(TASK INSTRUCTIONS): Extend the article of SAT tips below, picking up right after its final sentence.

(EXCERPT PROVIDED):
Improving your score on the SAT isn’t always easy, but it might be a little easier than you think if you use these tips! They're not necessarily magical, but here are 15 tips and tricks for different sections of the SAT to help you improve your scores with minimal extra study time.
Tip #1: Choose Succinct Answers
The most concise answer choice is usually the correct answer to most SAT Writing questions that ask you to revise a portion of a sentence. High quality writing doesn't use unnecessary extra words that could make the statement unclear.
Tip #2: Tread Carefully with “NO CHANGE” Answers
Most questions on SAT Writing give you the option of choosing “NO CHANGE” as an answer. This can be a very dangerous choice if you’re shaky on grammar rules. If you don’t see any errors in the sentence right off the bat, you will probably be tempted to choose “NO CHANGE”.
Double check yourself before you do this! If you notice that more than one in four questions seem to be “NO CHANGE”, then you might be missing something. Reread the other possibilities to yourself, and make sure you’re not overlooking any grammar errors.
Tip #3: It's Not About You
The SAT Essay is all about analyzing another person's argument. Don't start giving your opinion on the topic or letting your perspective creep too much into your writing. Focus solely on how the author builds his or her argument. It's best to come up with three different techniques the author uses that are supported by concrete evidence. Then, structure your essay around describing those techniques. Write at least two pages to ensure that your essay thoroughly covers all the relevant points.
Tip #4: Write an Intro with a Clear Thesis and a Conclusion
When a grader looks at your essay, the first thing they want to see is that you’ve answered the prompt clearly and logically. This is why it’s so important that you write an introduction in which you spell out your thesis and outline how your essay will be structured. This will show the graders that you are capable of organizing your thoughts and know how to write effectively.
You should also be sure to write a conclusion to wrap up all the points you made in your essay. Once again, this shows that you are able to organize your thoughts and bring your examples together to formulate a coherent opinion. The first and last paragraphs of your essay are disproportionately important to graders, so you should always devote a good chunk of your time to making them awesome.
Everything is awesome! Especially your introduction and conclusion on your SAT essay! Am I right? Wait please don't leave...
Tip #5: Skim Passages
This tip applies to most people. If you’re a very fast and thorough reader, you might be able to read passages closely without a problem. If you struggle with time pressure, however, I would recommend skimming the passages instead. You’ll save time and shouldn’t have much more difficulty answering the questions if you skim strategically.
An effective skimming strategy is to read the introduction and conclusion paragraphs of the passage and the first and last sentences of every paragraph.You should be able to get a good sense of the main points of the passage and answer any big picture questions you come across after skimming this way. When you get to detail questions, you can go back and read specific parts of the passage closely on a question-by-question basis.
Tip #6: Read Passage Introductions
Many students are tempted to skip the little blurbs before SAT reading passages because they don’t seem important. This is a mistake! They can help you by providing context for the information in the passage.

(DATA PROVIDED):
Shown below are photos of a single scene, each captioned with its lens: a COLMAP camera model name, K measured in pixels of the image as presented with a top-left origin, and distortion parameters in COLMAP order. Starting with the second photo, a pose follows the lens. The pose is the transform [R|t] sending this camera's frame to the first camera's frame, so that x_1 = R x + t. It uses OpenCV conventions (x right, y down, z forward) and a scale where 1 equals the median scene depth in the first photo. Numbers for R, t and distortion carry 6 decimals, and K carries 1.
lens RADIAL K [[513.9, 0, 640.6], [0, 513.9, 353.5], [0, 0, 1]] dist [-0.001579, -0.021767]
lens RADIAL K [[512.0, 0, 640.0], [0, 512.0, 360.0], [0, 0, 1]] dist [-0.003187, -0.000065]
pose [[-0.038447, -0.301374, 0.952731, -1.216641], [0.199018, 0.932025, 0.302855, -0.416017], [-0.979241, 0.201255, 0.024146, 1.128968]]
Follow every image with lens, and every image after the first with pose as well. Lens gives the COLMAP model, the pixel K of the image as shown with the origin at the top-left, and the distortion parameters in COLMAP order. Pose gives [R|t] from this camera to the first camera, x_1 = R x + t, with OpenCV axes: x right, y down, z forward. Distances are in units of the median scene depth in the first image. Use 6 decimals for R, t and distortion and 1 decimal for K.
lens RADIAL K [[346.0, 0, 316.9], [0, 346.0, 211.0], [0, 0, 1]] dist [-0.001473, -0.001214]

---

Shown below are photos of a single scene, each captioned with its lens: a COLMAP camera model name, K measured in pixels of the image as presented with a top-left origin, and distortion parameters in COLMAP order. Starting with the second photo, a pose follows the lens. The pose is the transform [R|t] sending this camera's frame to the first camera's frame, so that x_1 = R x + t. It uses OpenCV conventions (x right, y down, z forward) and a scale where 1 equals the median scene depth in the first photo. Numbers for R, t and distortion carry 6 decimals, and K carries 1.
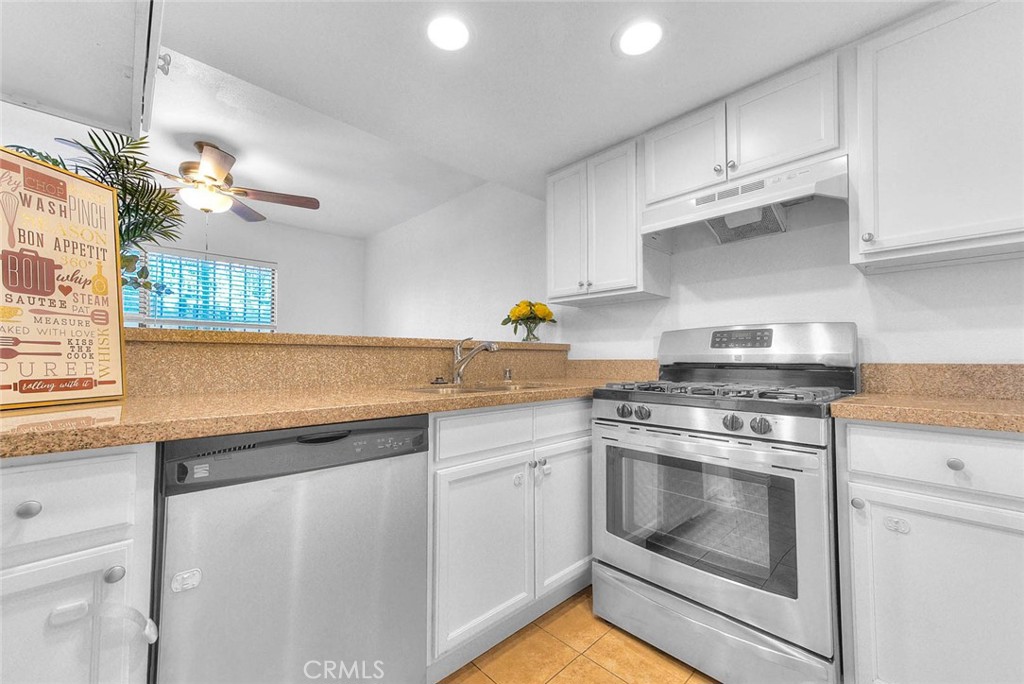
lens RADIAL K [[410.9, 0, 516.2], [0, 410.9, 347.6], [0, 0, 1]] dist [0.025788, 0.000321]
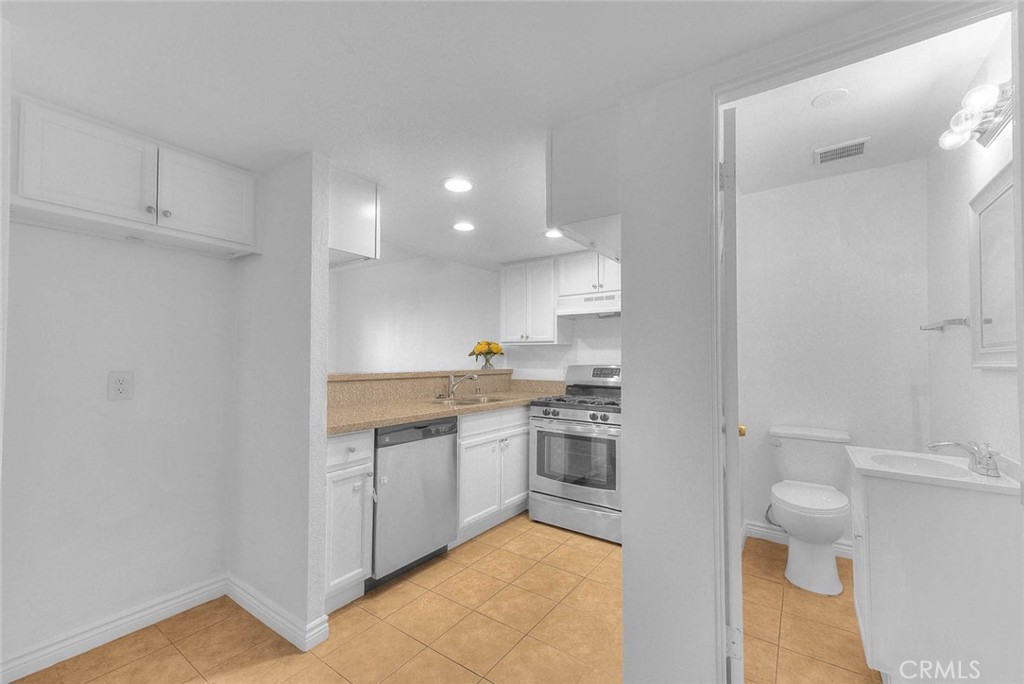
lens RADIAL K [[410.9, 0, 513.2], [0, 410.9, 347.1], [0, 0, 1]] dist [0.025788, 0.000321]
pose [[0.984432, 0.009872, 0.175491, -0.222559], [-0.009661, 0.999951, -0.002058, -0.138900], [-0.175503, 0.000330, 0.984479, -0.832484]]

(RESPONSE BELOW):
Often, these blurbs will tell you the setting, the name of the main character, or key details about when it was written and for what purpose. This can be extremely helpful when you’re trying to get your bearings on new reading material. Especially if you plan on skimming the passage or skipping straight to the questions, you should always read the italics!
Tip #7: Use Process of Elimination
This applies to all sections of the SAT, but I find that it’s especially important on the Reading section. This section has many questions that can be mistakenly interpreted to be subjective, so they choose an answer that they should have eliminated.
The only correct answers are the answers that are supported by direct evidence in the passage or the sentence you’re referencing. All other answers will have something definitively wrong with them.
In using process of elimination, you'll learn to be very picky about what constitutes an accurate answer, which is the secret to beating the test. See my article on the fundamental strategy of SAT Reading for a more in-depth look at how this works!
Tip #8: Find the Evidence Questions Are Your Friends
Find the evidence questions can help you detect incorrect answers and understand the reasoning behind correct answers. These types of questions refer to the previous question you answered, asking you to identify which quote from the passage provides the best evidence for your answer. By reading through the options for find the evidence questions, you can determine whether your answer to the previous question makes sense. Can you form a logical bridge between one of the choices and your previous response? If not, you should reexamine your response to the previous question in conjunction with the evidence options.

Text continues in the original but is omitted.